El concierto avanza con permiso para acelerar y desacelerar sin previo aviso. Se toman su tiempo entre canción y canción. Caen algunos versos con esa cadencia que “te transporta mecido hasta el siguiente”. El setlist tiene más de contemporáneo que de clásico en la primera parte. El último disco está bien representado, pero antes del descanso hay tiempo para el éxtasis de La ley innata (disco conceptual de 2008 que atesora el poder de la catarsis, del que se tocan casi la mitad). La segunda parte está pensada para que exploten las gargantas y los corazones coreando y sintiendo títulos como Prometeo, Jesucristo García, So payaso y, sobre todo, cuando la masa ruge a una, con Salir y Puta. La energía está arriba del todo y sólo cabe desbordarla con otro homenaje canalla a Extremadura. ¡Qué borde era mi valle! (del Jerte, se entiende). Licor amargo de cerezas que luego se endulza con los primeros acordes, archiconocidos, de Ama, ama, ama y ensancha el alma. Lo demás son éxitos. Esto es un himno. Y un mantra. Y un salvavidas.

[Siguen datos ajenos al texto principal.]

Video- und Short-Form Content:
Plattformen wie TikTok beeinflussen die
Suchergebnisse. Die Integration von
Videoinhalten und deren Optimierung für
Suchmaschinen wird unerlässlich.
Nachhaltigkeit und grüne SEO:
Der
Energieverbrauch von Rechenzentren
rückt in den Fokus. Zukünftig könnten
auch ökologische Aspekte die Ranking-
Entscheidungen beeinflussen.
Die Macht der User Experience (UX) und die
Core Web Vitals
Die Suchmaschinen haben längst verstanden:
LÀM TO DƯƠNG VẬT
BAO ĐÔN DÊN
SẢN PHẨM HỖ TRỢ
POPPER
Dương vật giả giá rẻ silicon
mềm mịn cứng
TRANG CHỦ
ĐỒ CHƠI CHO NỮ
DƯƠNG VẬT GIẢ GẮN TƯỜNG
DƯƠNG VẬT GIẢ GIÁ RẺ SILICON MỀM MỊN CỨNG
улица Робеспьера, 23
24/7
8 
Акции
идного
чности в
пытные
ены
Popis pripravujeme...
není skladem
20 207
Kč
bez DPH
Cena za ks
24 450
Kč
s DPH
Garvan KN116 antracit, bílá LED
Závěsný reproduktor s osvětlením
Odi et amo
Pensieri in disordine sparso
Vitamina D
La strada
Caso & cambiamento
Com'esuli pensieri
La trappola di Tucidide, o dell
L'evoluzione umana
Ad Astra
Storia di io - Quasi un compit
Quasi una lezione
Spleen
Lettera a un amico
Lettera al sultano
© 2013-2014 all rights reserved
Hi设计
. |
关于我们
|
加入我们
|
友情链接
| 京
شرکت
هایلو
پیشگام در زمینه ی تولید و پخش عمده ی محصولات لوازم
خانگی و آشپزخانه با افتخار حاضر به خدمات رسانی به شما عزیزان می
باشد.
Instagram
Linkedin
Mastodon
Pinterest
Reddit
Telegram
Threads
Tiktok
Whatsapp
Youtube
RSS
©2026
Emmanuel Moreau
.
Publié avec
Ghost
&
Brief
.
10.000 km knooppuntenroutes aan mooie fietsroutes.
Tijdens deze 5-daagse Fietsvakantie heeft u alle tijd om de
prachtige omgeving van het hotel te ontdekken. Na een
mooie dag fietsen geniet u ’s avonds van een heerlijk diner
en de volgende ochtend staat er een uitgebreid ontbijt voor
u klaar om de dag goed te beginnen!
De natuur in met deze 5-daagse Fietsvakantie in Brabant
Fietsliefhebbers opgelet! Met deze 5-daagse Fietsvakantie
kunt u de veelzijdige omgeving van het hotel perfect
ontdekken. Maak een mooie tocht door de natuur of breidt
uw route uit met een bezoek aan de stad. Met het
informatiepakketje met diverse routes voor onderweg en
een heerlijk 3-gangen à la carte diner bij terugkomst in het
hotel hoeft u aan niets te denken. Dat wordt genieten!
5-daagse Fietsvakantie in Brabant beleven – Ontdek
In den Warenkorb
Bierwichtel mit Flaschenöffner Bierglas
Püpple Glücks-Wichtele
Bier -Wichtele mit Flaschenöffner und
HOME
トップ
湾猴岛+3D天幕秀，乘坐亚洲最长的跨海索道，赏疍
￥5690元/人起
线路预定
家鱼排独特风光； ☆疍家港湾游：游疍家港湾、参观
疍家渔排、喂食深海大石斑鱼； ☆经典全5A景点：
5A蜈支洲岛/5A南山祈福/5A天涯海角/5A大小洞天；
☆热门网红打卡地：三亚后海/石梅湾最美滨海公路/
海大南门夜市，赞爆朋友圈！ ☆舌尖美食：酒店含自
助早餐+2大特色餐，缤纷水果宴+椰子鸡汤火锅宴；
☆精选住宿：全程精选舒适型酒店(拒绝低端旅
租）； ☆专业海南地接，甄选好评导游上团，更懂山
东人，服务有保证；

Y el amor, como “se fue volando por el balcón”, sólo puede dejar paso a El camino de las utopías, tema del último trabajo de la banda en la que se reafirman sin dios, ni patria, ni ley, y pidiendo “libertad para los pigmeos”. Un Robe satisfecho y más agradecido que Rosendo cantando Agradecido, se despide a cuerpo, sin guitarra, mano en alto, caminando despacio de punta a punta del escenario. Desaparece. Ya sólo queda la ración de Uoho para cerrar el concierto con una excesiva sesión guitarrera al ritmo de Rockin’All over the world. No hacía falta. Extremoduro no es un grupo que se conozca ni vaya a pasar a la historia por su virtuosismo musical. Su virtud está en otro sitio. En esas canciones que todos cantamos con una sonrisa enraizada en el yo más profundo. Una de esas canciones debería haber puesto el punto y final. Pero no fue así. Nos faltaron muchas: DeltoyaPepe BotikaTu corazónLas bulerías de la sangre calienteSucedeA fuego… Tendremos que rebuscar en el container, a ver dónde coño las ha metido ese jodido poeta famélico. ¿Dónde mierda están mis canciones? ¿Dónde hostias están mis amigos?